Photo by Stephen Lam/Getty Images

Sen. Rand Paul and Sean Hannity are deriding President Obama’s “hypocrisy” for allowing the National Security Agency to collect data on millions of Americans through its telecom and PRISM programs. But Obama isn’t a hypocrite—not on this particular issue, at least. As a senator and candidate for president, he emphasized what he didn’t like about President Bush’s wiretapping program—its lack of oversight—while glossing over the fact that he nonetheless supports broad citizen surveillance in the name of combating terrorism.

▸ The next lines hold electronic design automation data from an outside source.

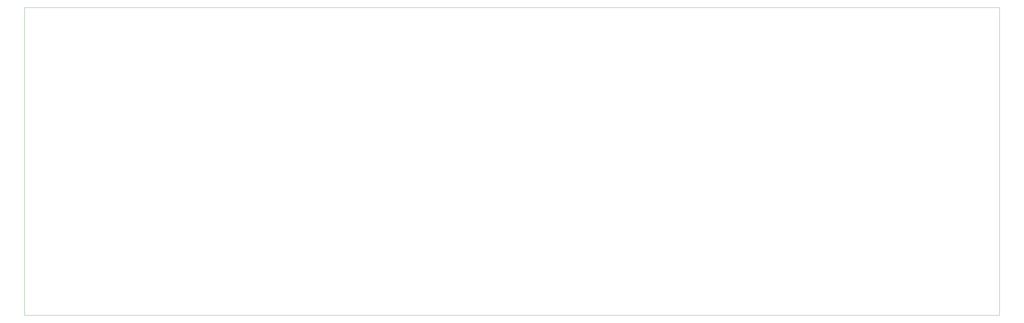
<source format=gbr>
G04 #@! TF.GenerationSoftware,KiCad,Pcbnew,(6.0.0)*
G04 #@! TF.CreationDate,2022-06-17T00:07:40-05:00*
G04 #@! TF.ProjectId,okeeb,6f6b6565-622e-46b6-9963-61645f706362,rev?*
G04 #@! TF.SameCoordinates,Original*
G04 #@! TF.FileFunction,Profile,NP*
%FSLAX46Y46*%
G04 Gerber Fmt 4.6, Leading zero omitted, Abs format (unit mm)*
G04 Created by KiCad (PCBNEW (6.0.0)) date 2022-06-17 00:07:40*
%MOMM*%
%LPD*%
G01*
G04 APERTURE LIST*
G04 #@! TA.AperFunction,Profile*
%ADD10C,0.050000*%
G04 #@! TD*
G04 APERTURE END LIST*
D10*
X43500000Y-27260000D02*
X349960000Y-27260000D01*
X349960000Y-27260000D02*
X349960000Y-124170000D01*
X349960000Y-124170000D02*
X43500000Y-124170000D01*
X43500000Y-124170000D02*
X43500000Y-27260000D01*
M02*

</source>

As civil liberties buffs like Glenn Greenwald have been reporting for years, this is vintage Obama. Read this blog post by Greenwald from July 2008:

The new FISA bill that Obama supports vests new categories of warrantless eavesdropping powers in the President (.pdf), and allows the Government, for the first time, to tap physically into U.S. telecommunications networks inside our country with no individual warrant requirement. To claim that this new bill creates “an independent monitor [to] watch the watchers to prevent abuses and to protect the civil liberties of the American people” is truly misleading, since the new FISA bill actually does the opposite – it frees the Government from exactly that monitoring in all sorts of broad categories.

Yes, Obama vaguely promised to ensure civil liberties and prevent executive overreach, but he also openly praised the FISA court system—the secret court system that gives the government the power to collect data on millions of people without them knowing—as an exemplar of oversight. He voted for the Patriot Act reauthorization in 2005 and the FISA Amendments Act in 2008, which he originally opposed. So his stance on surveillance may have made him a hypocrite back in 2008, but that statute of limitations expired long ago. Calling Obama a hypocrite doesn’t give him the dubious distinction he’s earned: as one of the more unapologetically hawkish presidents in recent history.